According to Fox’s report, 111 people responded to the survey which was available both through the newspapers and online.  Of the completed surveys, 92 were filled out online, and 19 were filled out by Gabriolans who stopped by a table at Folklife Village that was personed by Trustee Gisele Rudischer, the report says.

The report notes that: about 55 per cent of respondents said they had attended a meeting, workshop, planning process, or public hearing in the past five years; 78 per cent rated their engagement with the LTC as “minimal” or “average”; half said their level of satisfaction with the LTC engagement opportunities was “neutral”; and over 80 per cent said they would participate more if they could do so online.

Of those who responded, the report says, 63 per cent were between 50 and 69 years old. It says the younger demographic said they would be “slightly more likely” to participate if online options for engagement existed. “The older demographic”, it says, were “more likely than the younger demographic” to say they would participate more if there were regular mail-outs or newspaper inserts.

The survey also found that: “Respondents who rated their level of engagement as ‘minimal’ or ‘not engaged’ ” said they were slightly more likely to participate “in community engagement events if options for online participation were available …”, but not if there were regular mail-outs or newspaper inserts.
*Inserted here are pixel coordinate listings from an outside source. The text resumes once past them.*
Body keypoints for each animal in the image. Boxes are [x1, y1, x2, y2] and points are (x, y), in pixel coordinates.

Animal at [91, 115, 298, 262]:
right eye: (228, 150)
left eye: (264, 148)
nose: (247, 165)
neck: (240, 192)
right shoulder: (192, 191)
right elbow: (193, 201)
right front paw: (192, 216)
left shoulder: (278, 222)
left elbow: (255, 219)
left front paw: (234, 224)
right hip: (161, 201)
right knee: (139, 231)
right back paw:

However, the survey found, “respondents who rated their level of satisfaction with current engagement opportunities as ‘neutral’, ‘unsatisfied’ or ‘very unsatisfied’ ” did not say they would be more likely to engage “if options for online engagement existed or if there were regular mail-outs or newspaper inserts”.

All seasonal and off-island resident respondents said they would be “more likely to participate if online options for engagement existed”, the report said, and 80 per cent said they “would not be more likely to participate if regular mail-outs or newspaper inserts were provided”.